Researchers at a Canadian university have successfully implanted transparent sensors into Corning's Gorilla Glass. This development could help in manufacture of touchscreens with sensory devices. Soon we could have a smartphone with a sensor embedded into its screen!
This is the first time when sensors have been successfully embedded into a Gorilla Glass panel. The researchers say that Corning's product was the best for such an experiment as they were able to have achieved the lowest-measured loss value, fastest fabrication times, and the longest high-quality waveguides of any glass ever.
The researchers used optical waveguides to throw photos through the glass panel instead of using electricity through wires.
Raman Kashyap, a professor of electrical engineering at the Polytechnique Montreal in Canada, says "it should be possible for manufacturers to begin building this technology into smartphones within a year with “focused development.” We are actively looking to partner with industry to exploit this technology.”

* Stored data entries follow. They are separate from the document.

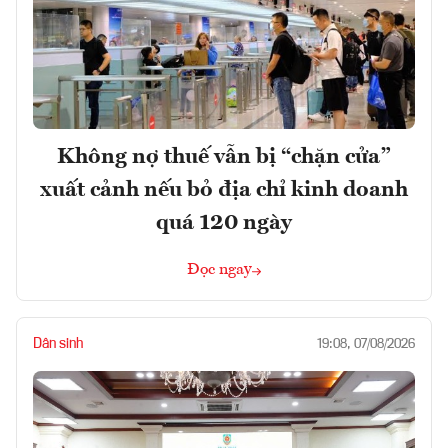
Không nợ thuế vẫn bị “chặn cửa”
xuất cảnh nếu bỏ địa chỉ kinh doanh
quá 120 ngày
Đọc ngay
Dân sinh
19:08, 07/08/2026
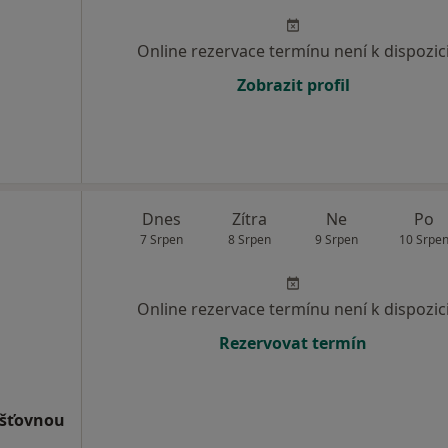
Online rezervace termínu není k dispozic
Zobrazit profil
Dnes
Zítra
Ne
Po
7 Srpen
8 Srpen
9 Srpen
10 Srpe
Online rezervace termínu není k dispozic
Rezervovat termín
išťovnou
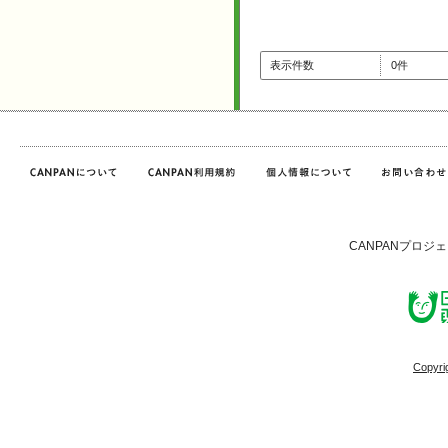
表示件数
0件
CANPANプロジ
Copyri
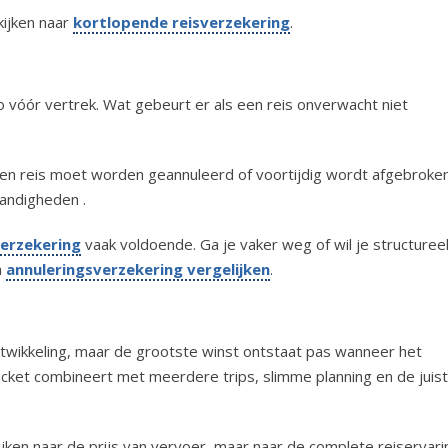
kijken naar
kortlopende reisverzekering
.
o vóór vertrek. Wat gebeurt er als een reis onverwacht niet
en reis moet worden geannuleerd of voortijdig wordt afgebroken
andigheden .
erzekering
vaak voldoende. Ga je vaker weg of wil je structuree
a
annuleringsverzekering vergelijken
.
n
ntwikkeling, maar de grootste winst ontstaat pas wanneer het
icket combineert met meerdere trips, slimme planning en de juis
 kijken naar de prijs van vervoer, maar naar de complete reiservari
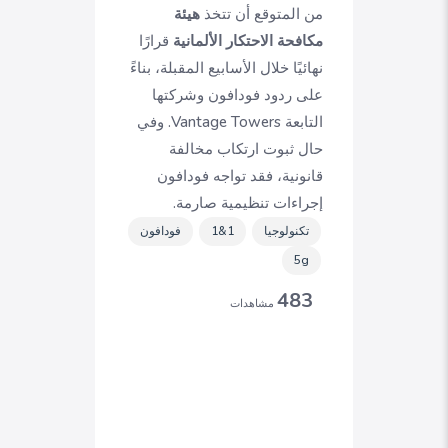
من المتوقع أن تتخذ
هيئة
مكافحة الاحتكار الألمانية
قرارًا
نهائيًا خلال الأسابيع المقبلة، بناءً
على ردود فودافون وشركتها
التابعة Vantage Towers. وفي
حال ثبوت ارتكاب مخالفة
قانونية، فقد تواجه فودافون
إجراءات تنظيمية صارمة.
تكنولوجيا
1&1
فودافون
5g
483
مشاهدات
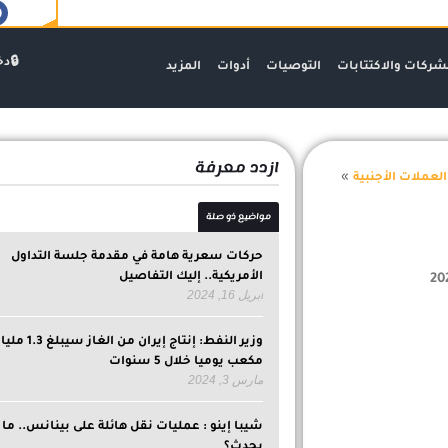
دخ
شركات والاكتتابات
التوصيات
أدوات
المزيد
ازدد معرفة
»
لعملات الأجنبية
مواضيع ذو صلة
حركات سعرية هامة في مقدمة جلسة التداول
الأمريكية.. إليك التفاصيل
أبريل 16, 2024
وزير النفط: إنتاج إيران من 
مكعب يوميا خلال 5 سنوات
مارس 3, 2024
شيبا إينو : عمليات نقل هائلة على بينانس.. ما 
يحدث؟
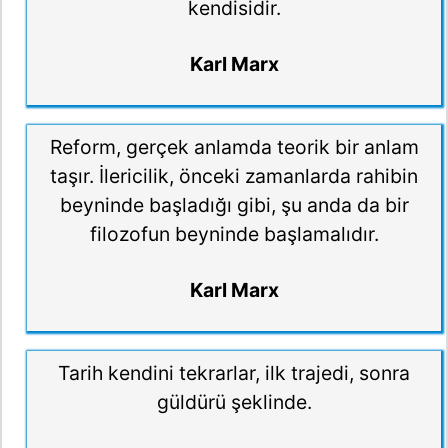
kendisidir.
Karl Marx
Reform, gerçek anlamda teorik bir anlam
taşır. İlericilik, önceki zamanlarda rahibin
beyninde başladığı gibi, şu anda da bir
filozofun beyninde başlamalıdır.
Karl Marx
Tarih kendini tekrarlar, ilk trajedi, sonra
güldürü şeklinde.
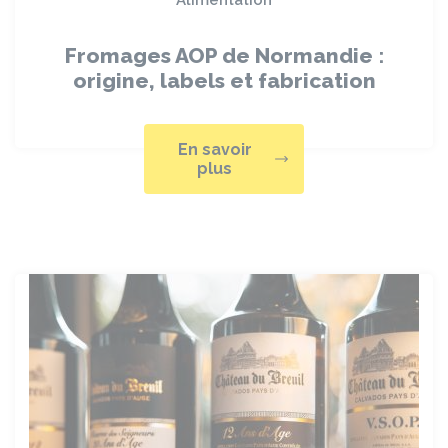
Alimentation
Fromages AOP de Normandie :
origine, labels et fabrication
En savoir
plus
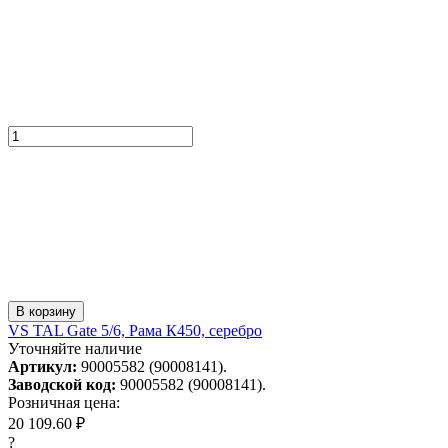
В корзину
VS TAL Gate 5/6, Рама К450, серебро
Уточняйте наличие
Артикул:
90005582 (90008141).
Заводской код:
90005582 (90008141).
Розничная цена:
20 109.60 ₽
?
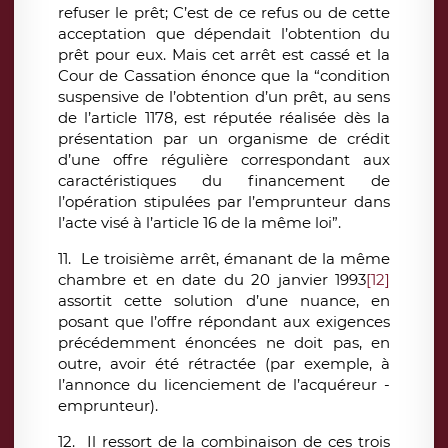
refuser le prêt; C’est de ce refus ou de cette
acceptation que dépendait l’obtention du
prêt pour eux. Mais cet arrêt est cassé et la
Cour de Cassation énonce que la “condition
suspensive de l’obtention d’un prêt, au sens
de l’article 1178, est réputée réalisée dès la
présentation par un organisme de crédit
d’une offre régulière correspondant aux
caractéristiques du financement de
l’opération stipulées par l’emprunteur dans
l’acte visé à l’article 16 de la même loi”.
11. Le troisième arrêt, émanant de la même
chambre et en date du 20 janvier 1993
[12]
assortit cette solution d’une nuance, en
posant que l’offre répondant aux exigences
précédemment énoncées ne doit pas, en
outre, avoir été rétractée (par exemple, à
l’annonce du licenciement de l’acquéreur -
emprunteur).
12. Il ressort de la combinaison de ces trois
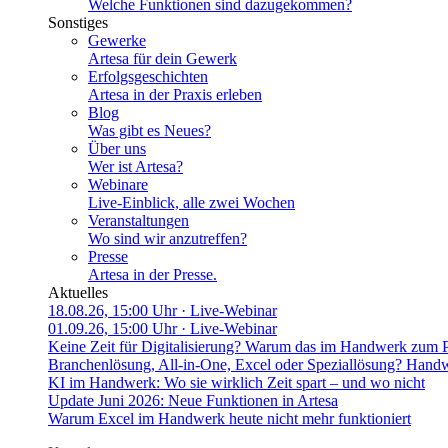
Welche Funktionen sind dazugekommen?
Sonstiges
Gewerke
Artesa für dein Gewerk
Erfolgsgeschichten
Artesa in der Praxis erleben
Blog
Was gibt es Neues?
Über uns
Wer ist Artesa?
Webinare
Live-Einblick, alle zwei Wochen
Veranstaltungen
Wo sind wir anzutreffen?
Presse
Artesa in der Presse.
Aktuelles
18.08.26, 15:00 Uhr
· Live-Webinar
01.09.26, 15:00 Uhr
· Live-Webinar
Keine Zeit für Digitalisierung? Warum das im Handwerk zum 
Branchenlösung, All-in-One, Excel oder Speziallösung? Handw
KI im Handwerk: Wo sie wirklich Zeit spart – und wo nicht
Update Juni 2026: Neue Funktionen in Artesa
Warum Excel im Handwerk heute nicht mehr funktioniert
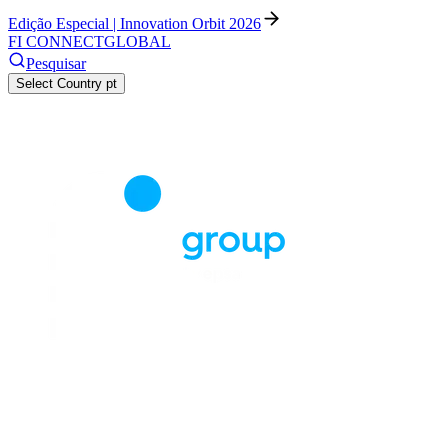
Edição Especial | Innovation Orbit 2026
FI CONNECT
GLOBAL
Pesquisar
Select Country
pt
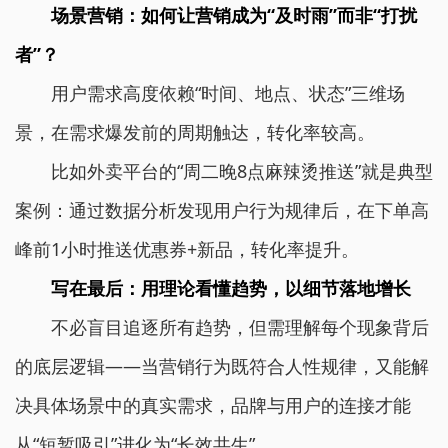
场景营销：如何让营销成为“及时雨”而非“打扰
者”？
用户需求高度依赖“时间、地点、状态”三维场
景，在需求爆发前的周期触达，转化率较高。
比如外卖平台的“周二晚8点麻辣烫推送”就是典型
案例：通过数据分析发现用户行为规律后，在下单高
峰前1小时推送优惠券+新品，转化率提升。
写在最后：用理论看懂趋势，以细节落地增长
不必盲目追逐所有趋势，但需理解每个现象背后
的底层逻辑——当营销行为既符合人性规律，又能解
决具体场景中的真实需求，品牌与用户的连接才能
从“短暂吸引”进化为“长效共生”。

According to the paper published by the researchers at Optics InfoBase, a sensor was passed into the scratch-resistant glass for the first time. They also say that it took 10 seconds to write sensors into the glass using waveguides.
The researchers also found a way which would ensure that a phone isn't cloned. This was made possible by successfully passing a unique waveform into the panel which glows in a unique way when an infrared light is passed through it.
According to PC World, Corning has not given out any statements officially affiliating itself to the experiment despite having its own researcher Ming-Jun Li as part of the team that carried out the experiment.